EXERCISE DESCRIPTION:
The lines to return are those below that contain the word "which".

DATA:
+++

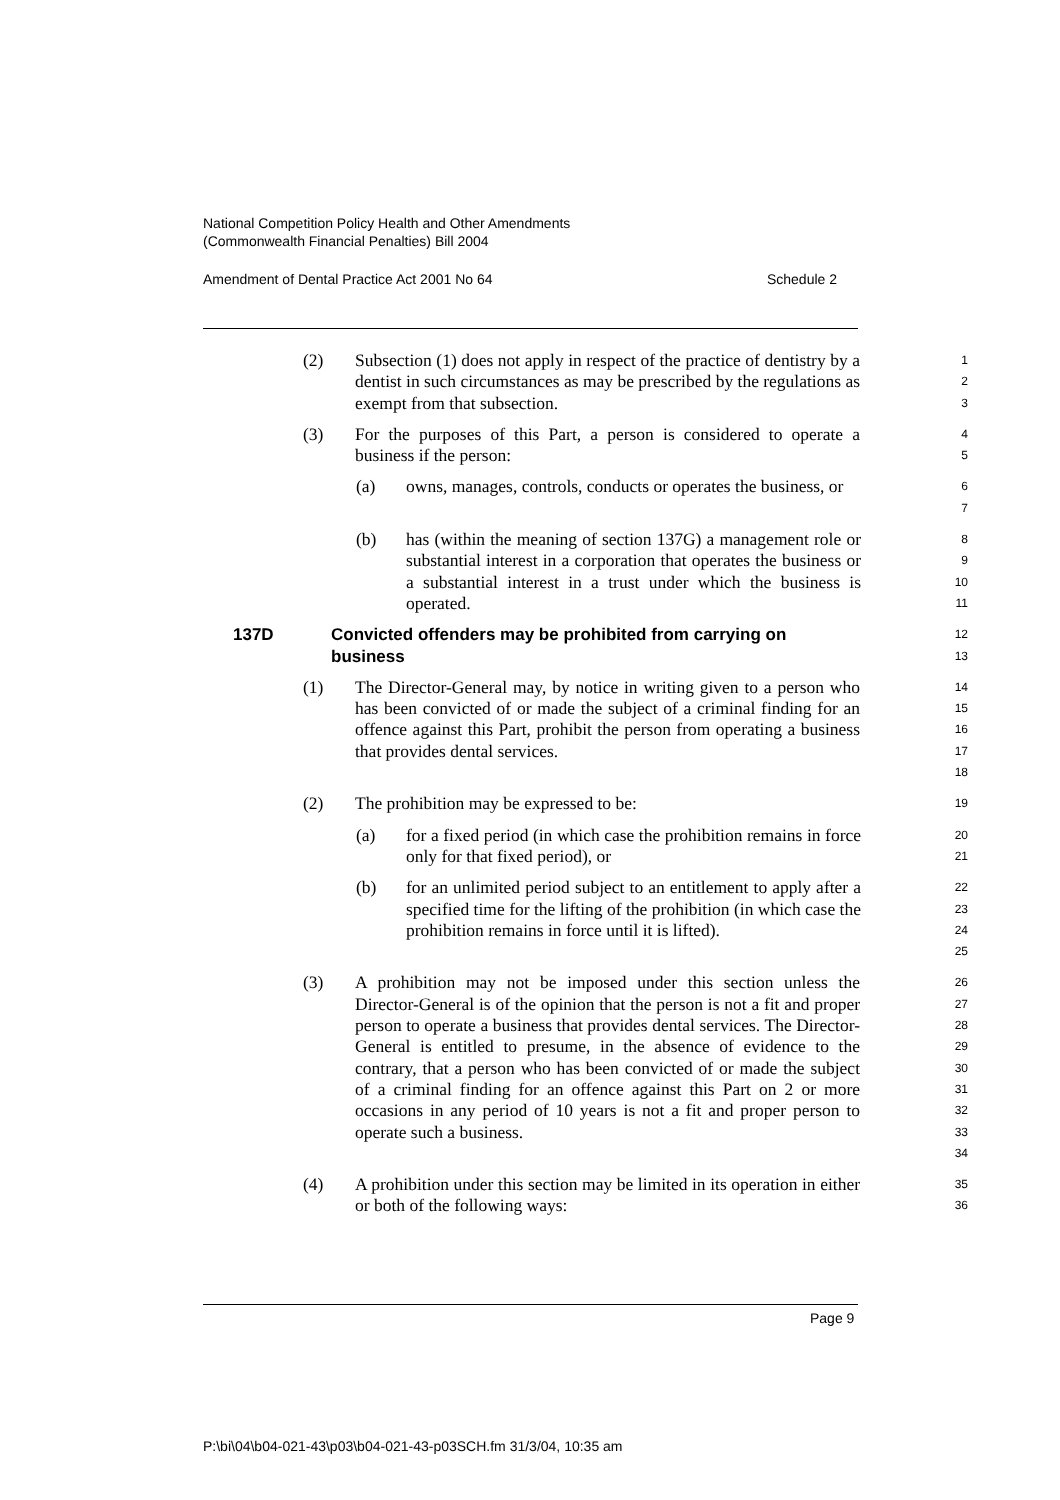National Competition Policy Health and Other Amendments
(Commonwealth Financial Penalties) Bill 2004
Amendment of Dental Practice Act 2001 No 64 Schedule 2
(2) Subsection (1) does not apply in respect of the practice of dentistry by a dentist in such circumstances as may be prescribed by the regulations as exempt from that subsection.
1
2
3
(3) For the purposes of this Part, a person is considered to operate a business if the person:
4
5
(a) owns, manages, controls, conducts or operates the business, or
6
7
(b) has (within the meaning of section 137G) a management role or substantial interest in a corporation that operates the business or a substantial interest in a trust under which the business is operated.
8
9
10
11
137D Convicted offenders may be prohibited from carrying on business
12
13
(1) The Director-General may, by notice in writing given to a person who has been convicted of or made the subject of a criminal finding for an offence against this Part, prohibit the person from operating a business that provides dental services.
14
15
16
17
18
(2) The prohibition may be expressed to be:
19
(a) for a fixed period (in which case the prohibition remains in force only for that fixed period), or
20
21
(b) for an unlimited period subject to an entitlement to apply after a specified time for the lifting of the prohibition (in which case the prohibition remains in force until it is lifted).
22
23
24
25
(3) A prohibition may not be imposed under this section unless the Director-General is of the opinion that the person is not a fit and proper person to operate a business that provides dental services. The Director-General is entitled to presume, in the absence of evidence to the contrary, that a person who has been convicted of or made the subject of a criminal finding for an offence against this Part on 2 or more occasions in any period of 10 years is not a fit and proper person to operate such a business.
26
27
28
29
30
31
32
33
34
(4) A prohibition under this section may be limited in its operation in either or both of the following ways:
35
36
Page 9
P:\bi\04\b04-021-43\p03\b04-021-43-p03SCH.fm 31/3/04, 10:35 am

+++

WRITTEN SOLUTION:
(b) has (within the meaning of section 137G) a management role or substantial interest in a corporation that operates the business or a substantial interest in a trust under which the business is operated.
(a) for a fixed period (in which case the prohibition remains in force only for that fixed period), or
(b) for an unlimited period subject to an entitlement to apply after a specified time for the lifting of the prohibition (in which case the prohibition remains in force until it is lifted).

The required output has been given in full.